Идут навстречу ему студент, барышня в крымской шляпе и девочка-подросток… Идут, хохочут и толкаются по дороге и бьют друг друга какими-то зелёными ветками. Идут за ними следом почтенная дама и господин с сигарой во рту.

— Папа, чего же вы отстаёте? — кричит девочка человеку с сигарой.

А тот пыхтит сизоватым табачным дымком и мычит что-то, чего и не поймёшь.

— Я говорю тебе, что эта квартира не подойдёт нам, мала, — шепелявым голосом говорит почтенная дама.

Мычит что-то про себя человек с сигарой, а Суслин думает: «Если бы Леночка назвала меня „папой“… Если бы она крикнула мне: „Папа, иди же скорей, что ты отстаёшь!?.“ Но она не могла бы крикнуть этого: он всегда бы был с Леночкой, он никогда бы не отставал от неё».

Перегнал Суслина извозчик, быстро увлекая на вокзал господина в котелке. За деревьями послышался шум вагонов, — шёл поезд. Протяжно просвистел паровоз, и машинист точно надавил на последнюю нотку, так странно она взвизгнула и замерла. И печально пахнуло на него от свистка паровоза, точно кто-то большой прощался там, за лесом, и выкрикнул боль разлуки так, чтобы все услышали.

«И этот — наверное отец», — подумал Суслин о господине в котелке, проехавшем на вокзал.

Дошёл до рельсов, подлез под опущенный шлагбаум и пошёл к белой даче. Только что промчавшийся поезд стоял у станции. Подумал: «Не поехать ли?..» Решил идти дальше, пройти до белой дачи.

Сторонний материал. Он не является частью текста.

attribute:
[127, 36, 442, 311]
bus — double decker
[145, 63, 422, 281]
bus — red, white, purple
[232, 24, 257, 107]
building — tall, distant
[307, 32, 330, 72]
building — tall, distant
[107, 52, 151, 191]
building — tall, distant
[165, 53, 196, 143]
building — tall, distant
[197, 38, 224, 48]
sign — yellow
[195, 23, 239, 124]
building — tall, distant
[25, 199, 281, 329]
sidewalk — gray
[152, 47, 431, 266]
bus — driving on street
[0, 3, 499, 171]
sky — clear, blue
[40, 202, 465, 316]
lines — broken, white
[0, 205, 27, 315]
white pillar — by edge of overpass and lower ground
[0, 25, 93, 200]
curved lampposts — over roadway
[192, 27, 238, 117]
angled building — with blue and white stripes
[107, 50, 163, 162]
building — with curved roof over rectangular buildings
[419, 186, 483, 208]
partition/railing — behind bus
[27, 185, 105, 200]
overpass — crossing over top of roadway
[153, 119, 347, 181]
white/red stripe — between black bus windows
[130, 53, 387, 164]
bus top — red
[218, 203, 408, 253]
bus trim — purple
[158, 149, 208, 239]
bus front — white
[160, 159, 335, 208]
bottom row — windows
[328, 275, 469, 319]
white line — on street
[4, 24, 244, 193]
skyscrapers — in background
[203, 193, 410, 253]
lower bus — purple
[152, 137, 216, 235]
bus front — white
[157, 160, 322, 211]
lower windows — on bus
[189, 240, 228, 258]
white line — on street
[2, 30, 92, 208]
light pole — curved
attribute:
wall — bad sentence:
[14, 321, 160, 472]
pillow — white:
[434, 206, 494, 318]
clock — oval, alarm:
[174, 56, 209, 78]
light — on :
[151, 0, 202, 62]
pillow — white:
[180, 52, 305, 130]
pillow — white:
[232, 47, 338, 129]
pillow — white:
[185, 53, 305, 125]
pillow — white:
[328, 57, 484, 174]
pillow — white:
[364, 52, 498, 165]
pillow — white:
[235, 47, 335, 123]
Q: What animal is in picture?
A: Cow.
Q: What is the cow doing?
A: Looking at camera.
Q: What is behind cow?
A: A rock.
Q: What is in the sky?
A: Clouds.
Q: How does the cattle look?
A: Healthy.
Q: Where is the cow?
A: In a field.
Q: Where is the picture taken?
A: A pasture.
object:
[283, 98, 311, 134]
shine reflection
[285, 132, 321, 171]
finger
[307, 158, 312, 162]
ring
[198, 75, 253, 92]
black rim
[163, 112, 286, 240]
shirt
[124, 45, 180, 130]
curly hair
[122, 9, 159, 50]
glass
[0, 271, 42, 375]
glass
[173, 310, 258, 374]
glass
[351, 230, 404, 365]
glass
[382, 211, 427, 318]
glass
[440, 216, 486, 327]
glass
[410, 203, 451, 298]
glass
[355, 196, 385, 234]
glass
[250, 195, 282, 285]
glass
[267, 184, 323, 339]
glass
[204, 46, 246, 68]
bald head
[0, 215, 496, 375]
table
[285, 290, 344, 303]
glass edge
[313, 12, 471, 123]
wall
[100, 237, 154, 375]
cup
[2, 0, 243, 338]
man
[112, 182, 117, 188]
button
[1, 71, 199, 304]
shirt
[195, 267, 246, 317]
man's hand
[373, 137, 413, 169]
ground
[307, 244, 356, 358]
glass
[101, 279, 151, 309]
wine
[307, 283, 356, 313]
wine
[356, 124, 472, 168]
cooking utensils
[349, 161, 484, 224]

А вот и Леночка и бонна-немка. Идут они со станции и несут какие-то свёртки… Ближе, ближе… Что-то невнятное говорит немка, Леночка отвечает: «Nicht! Nicht!..» Пошли тише. Немка развернула какой-то пакетик, что-то предлагает девочке, а та опять: «Nicht! Nicht!» Метнулся в сторону Суслин и обернулся. Твёрдыми шагами перешёл дорогу и пошёл навстречу Леночке и бонне… Всё ближе и ближе к ним. Всё сильнее и сильнее вырастает в нём желание подойти к Леночке и сказать, что у него накопилось в душе.

Поравнялся с ними, подошёл ближе. И сказал трепещущим, подавленным голосом:

— Леночка, здравствуй… Ведь я — папа твой!..

Взвизгнула девочка, и глаза её от испуга стали большие и неподвижные.

— O, mein Gott!.. — выкрикнула немка.

И обе они шарахнулись от него в сторону и перебежали на другую сторону дороги.

— Дети пугайт нельзя!.. Некорошо! — вскрикнула немка, заслоняя собою перепуганную Леночку, прячущуюся за бонну.

А он шёл за ними быстрее и быстрее, а они убегали от него.

И говорил он:

— Леночка! Леночка!.. Я — твой папа!.. Пойми же меня — я — твой папа!..

И бежали от него Леночка и бонна и убежали в ограду белой дачи…

И пошёл он в сторону, быстро, один…

* * *

Пока шли садом до террасы, на которой за опущенными занавесками бледно горела при свете белой ночи лампа, — немка хохотала, смеялась и Леночка. Сумасшедший господин только напугал, и то несильно.

— Сумашешщий!.. Сумашешщий! — бормотала немка.